Extracting noun phrases with contextual relevance in .NET using OpenNLP

Share Button

A few months ago I was working on a project that had a word cloud-like feature. A word cloud is an interesting way to visually represent a popular theme or topic. I had a dataset of user reviews from another project that we wanted to parse and use. This began my first exposure to Natural Language Processing (NLP) and other advanced text analytics tools.

Notes from an NLP spike

I started by extracting nouns from our dataset and calculating frequency. This resulted in a list of top used terms, but unlike a tag cloud implementation for a blog, the results were not always relevant. I needed a way to capture the theme of a sentence, sum up all the reviews with the same theme, and then present the top themes to the user. Think of a yelp user review and its core positive or negative theme. Then calculate how many other user reviews have the same theme, i.e. reviews for a pub that often mentioned its “great patio”. It wasn’t long before I started reading about NLP tools and in particular, Part of Speech (PoS) analyzers. I started learning the vocabulary of the NLP world such as N-grams, sentence chunking, and most importantly, noun phrases. Noun phrases contained two or more words (including a noun) which provide some contextual relevance to the theme of the sentence.

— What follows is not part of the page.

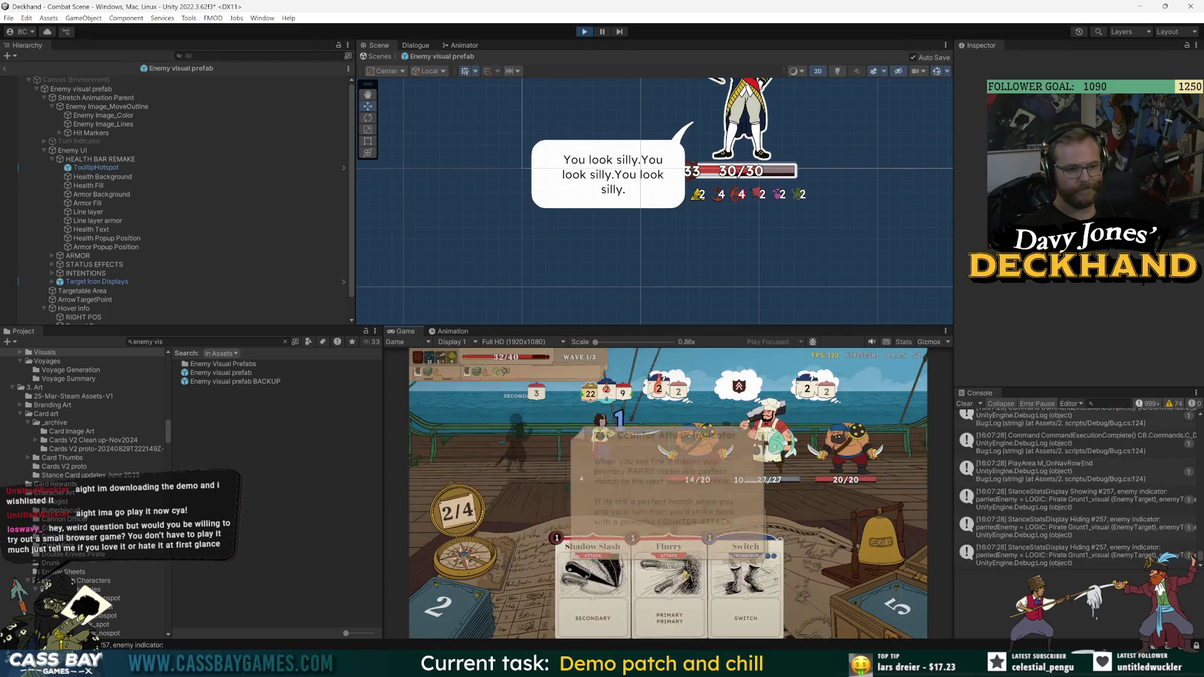
pyautogui.click(688, 544)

Below is a more formal definition of a noun phrase with an example.

A word group with a noun or pronoun as its head. The noun head can be accompanied by modifiers, determiners (such as the, a, her), and/or complements.

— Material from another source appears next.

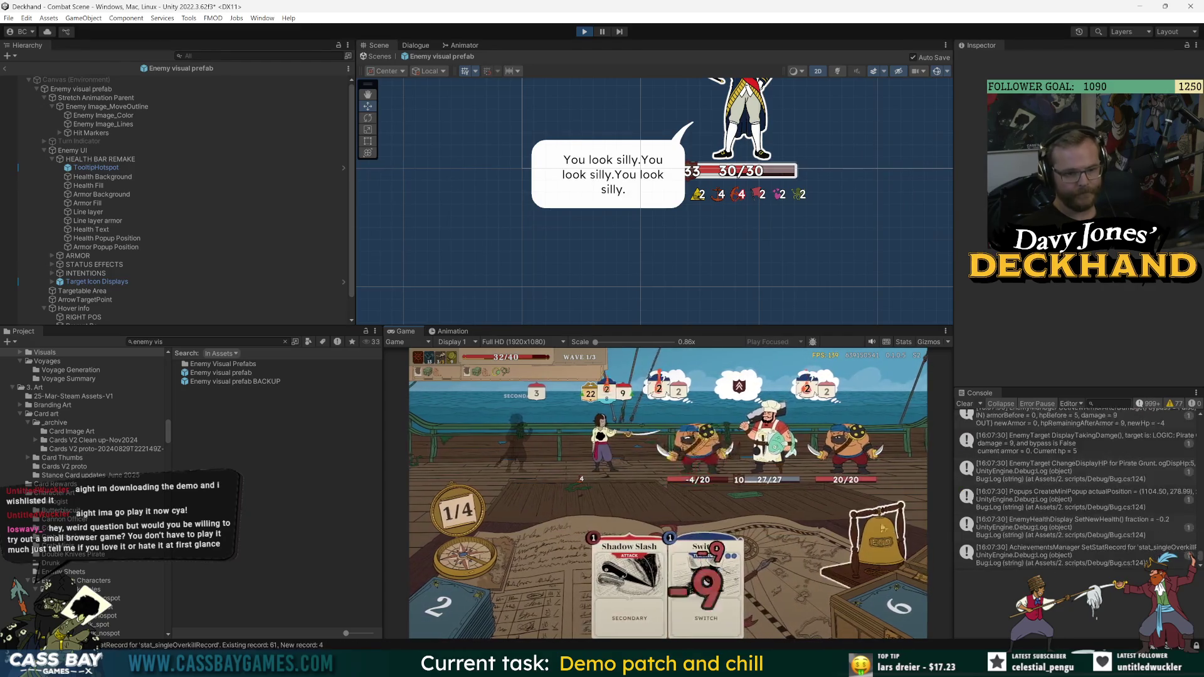
pyautogui.press('e')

A noun phrase (often abbreviated as NP) most commonly functions as a subject, object, or complement.

The wells and water table had been polluted by chemical pesticides and fertilizers that leached into the earth and were washed by rain into the creeks, where the stunned fish were scavenged by the ospreys.”
(Peter Matthiessen, Men’s Lives, 1986)

- noun phrase, About.com

Identifying noun phrases is not a trivial task. I started reading up on big open source projects in the NLP game like OpenNLP (Java), NLTK (python), and LingPipe (Java). I also found a great deal of smaller analytics tools and parsers, but none seemed advanced enough to really capture the essence of a noun phrase or theme of a sentence. It was then that a colleague pointed me in the direction of SQL Server Integration Services (SSIS) text analytics transformations. Most notably, the Term Extraction and Term Lookup transformations. A PoC quickly demonstrated that these transformations were an efficient and scalable way to extract noun phrases. It was very simple to configure and get up and running (if you don’t mind using BIDS, *shudder*). I was able to extract meaningful noun phrases with a high degree of accuracy. However, it had a number of limitations.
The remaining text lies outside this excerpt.